*What to work on*.
Look below for the line containing "lounge chair: none"; from there, print each line exactly up to and including the line containing "plush toy: none", and stop.

*The data*.
:::::
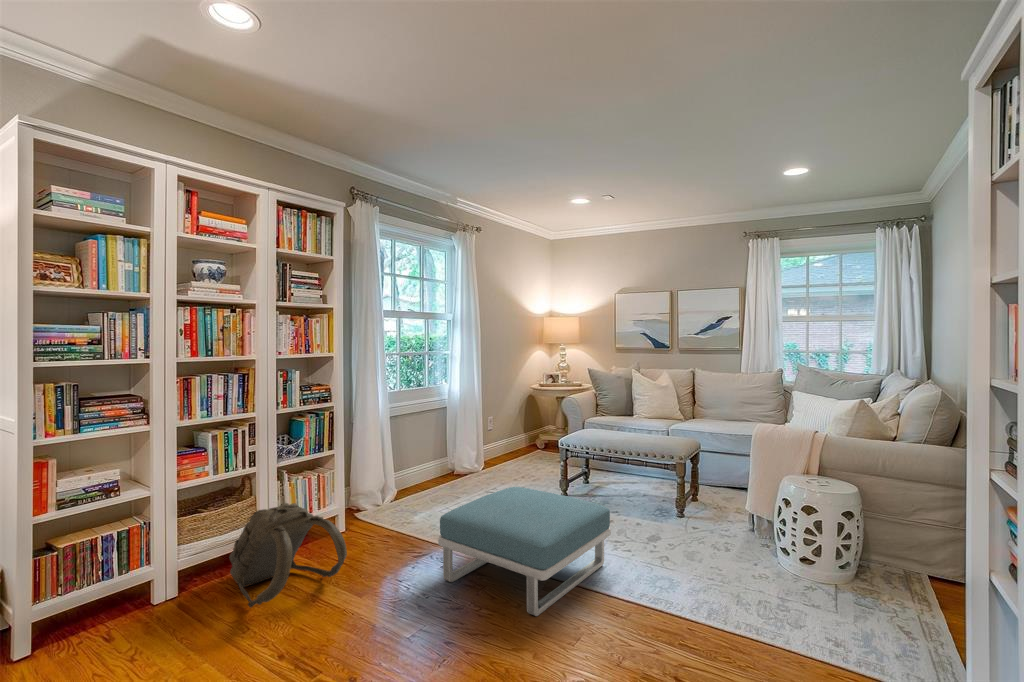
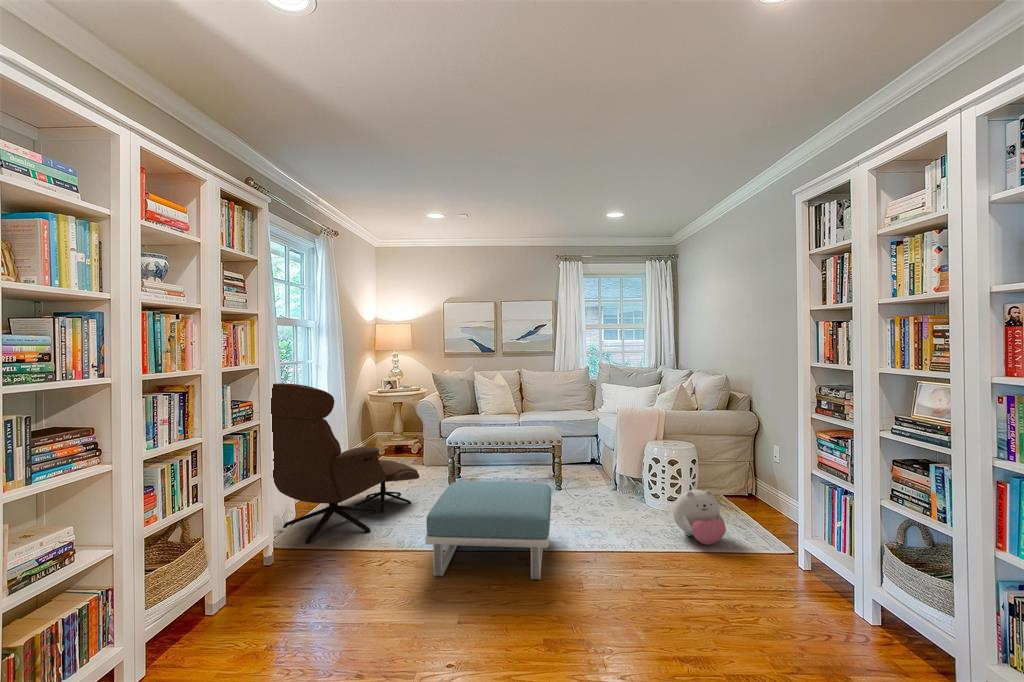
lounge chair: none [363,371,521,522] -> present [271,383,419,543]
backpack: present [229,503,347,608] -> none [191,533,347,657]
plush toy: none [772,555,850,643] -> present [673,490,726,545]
:::::
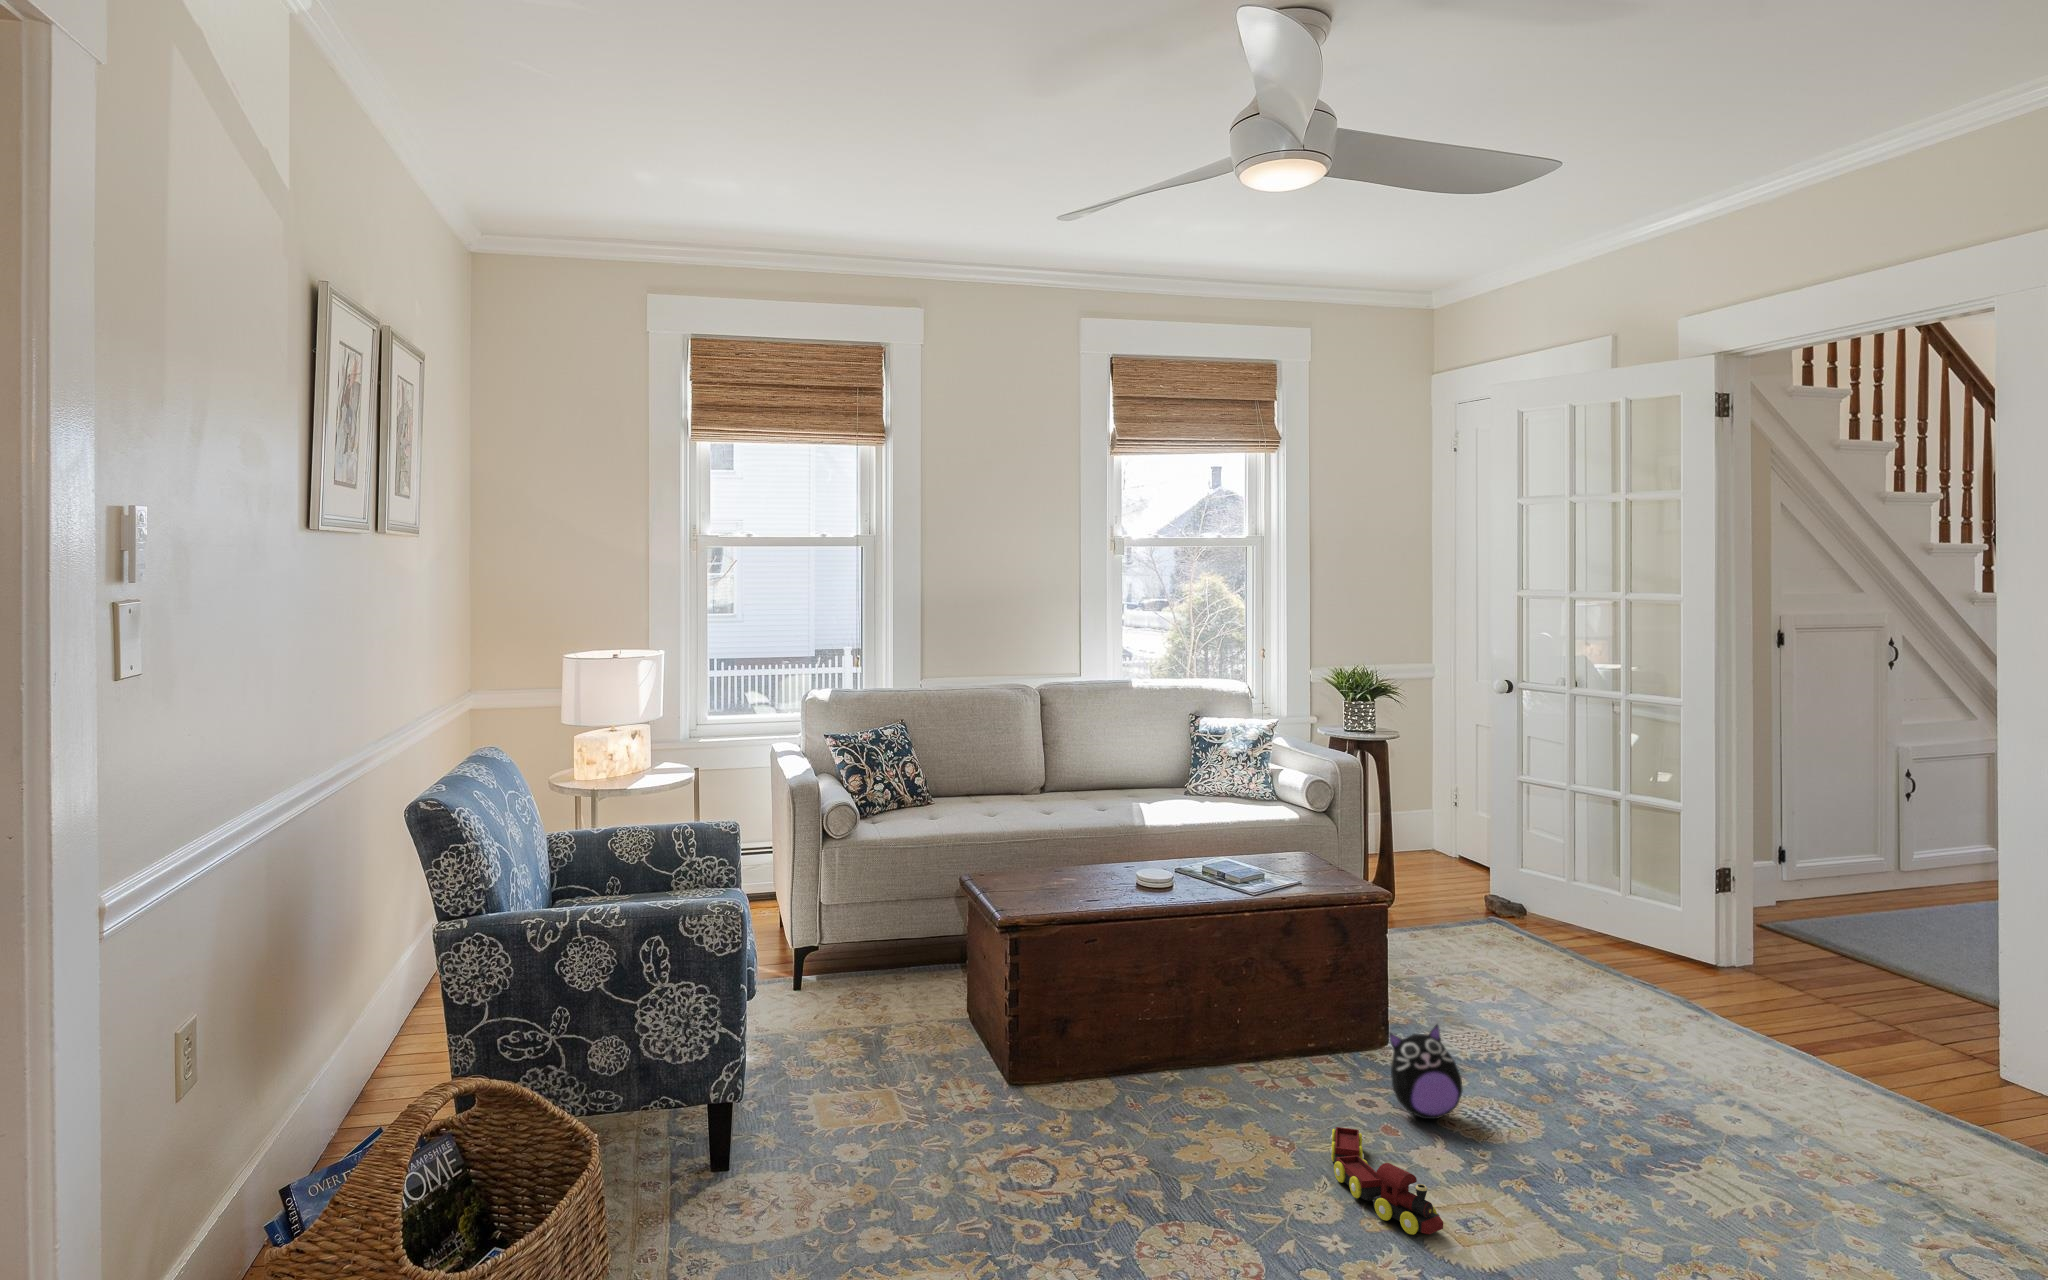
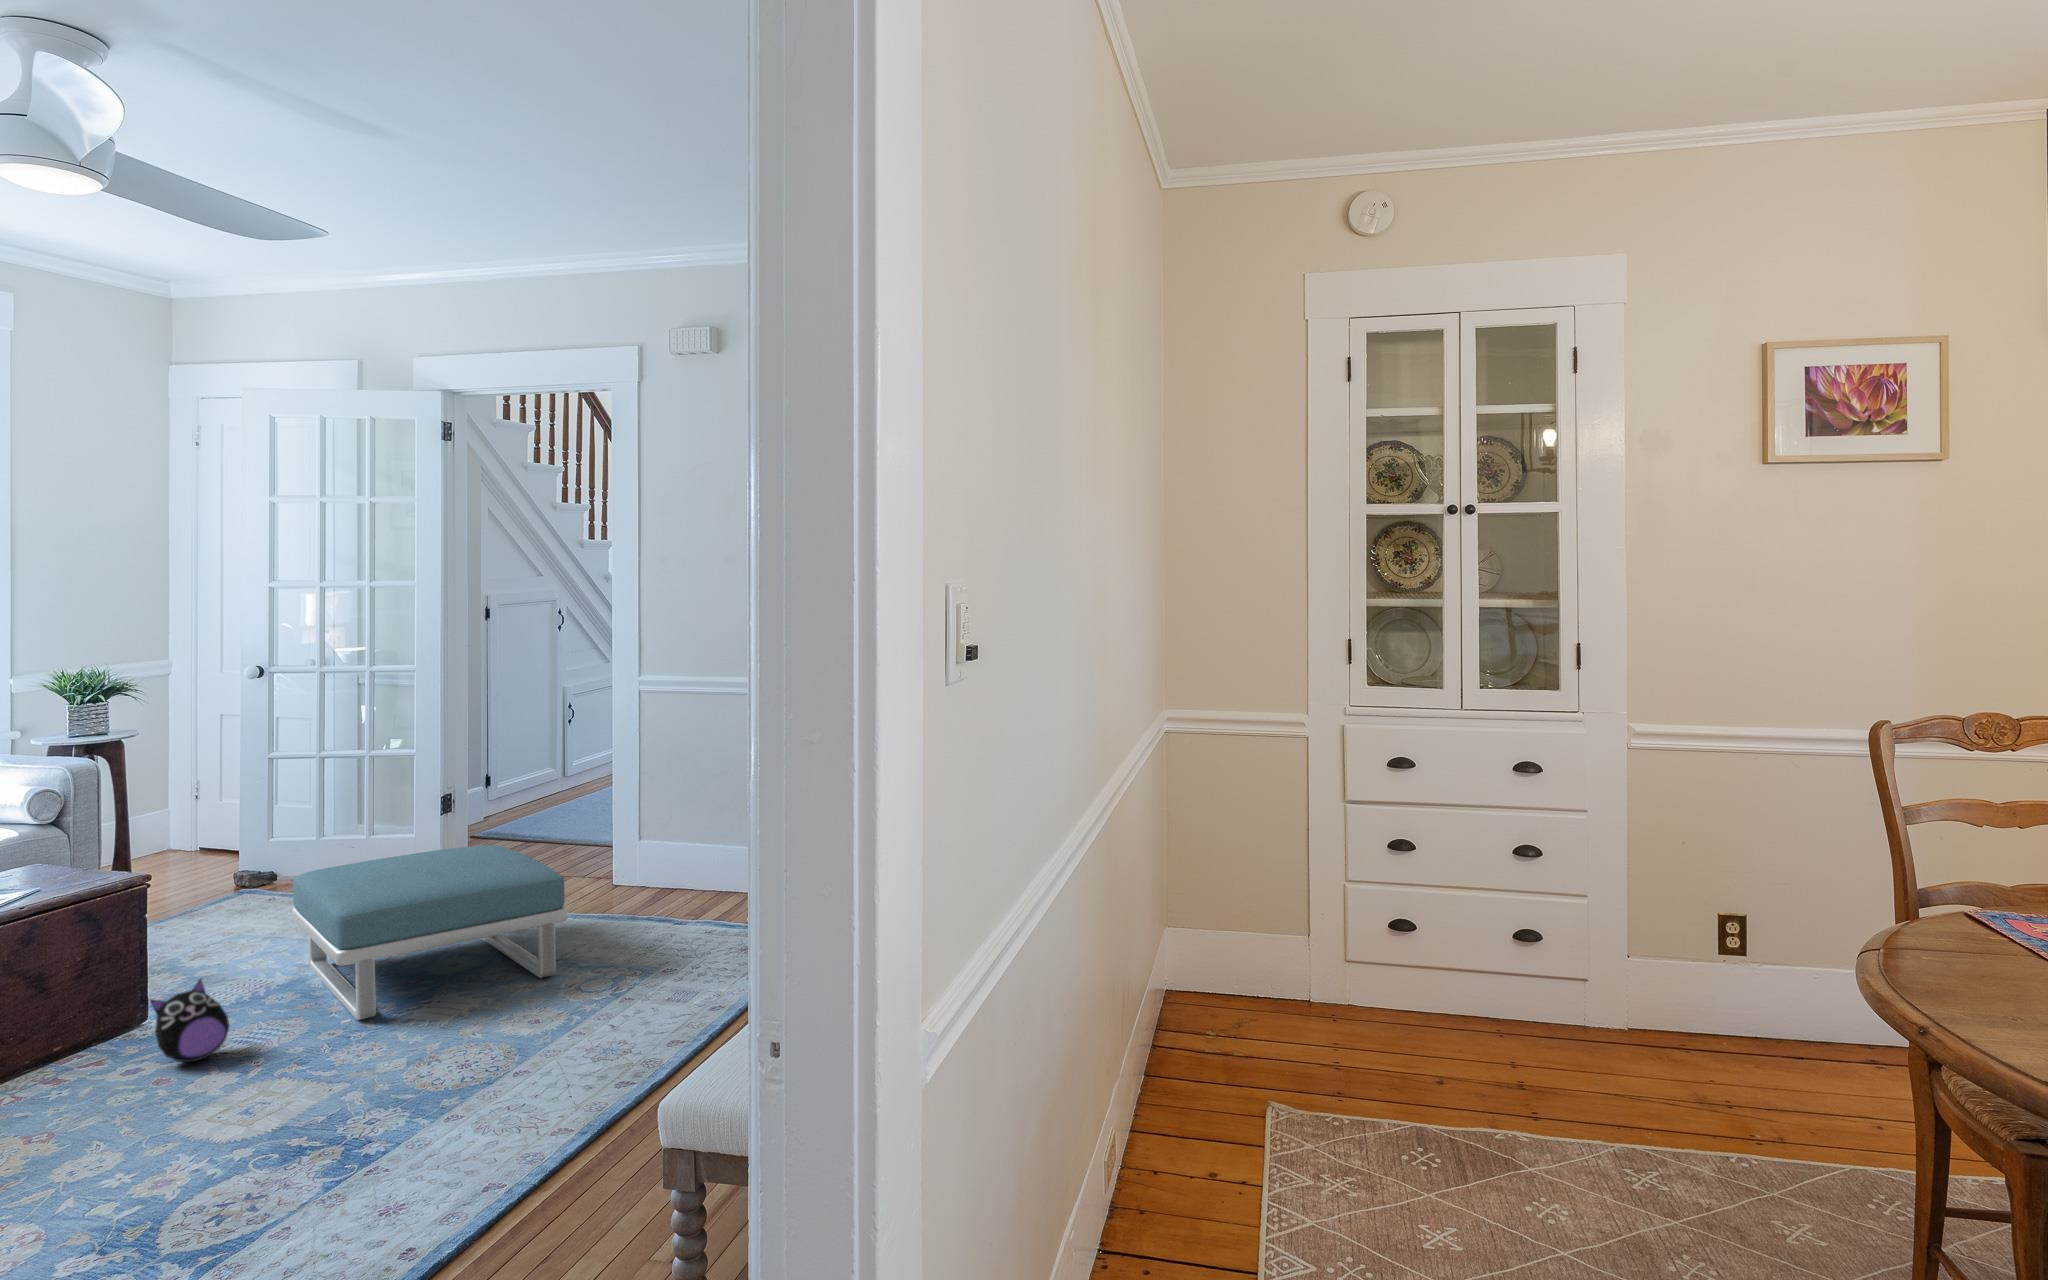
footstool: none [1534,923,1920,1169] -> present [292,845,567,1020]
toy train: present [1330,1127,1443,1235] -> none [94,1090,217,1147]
:::::
*Completed exercise*.
lounge chair: none [363,371,521,522] -> present [271,383,419,543]
backpack: present [229,503,347,608] -> none [191,533,347,657]
plush toy: none [772,555,850,643] -> present [673,490,726,545]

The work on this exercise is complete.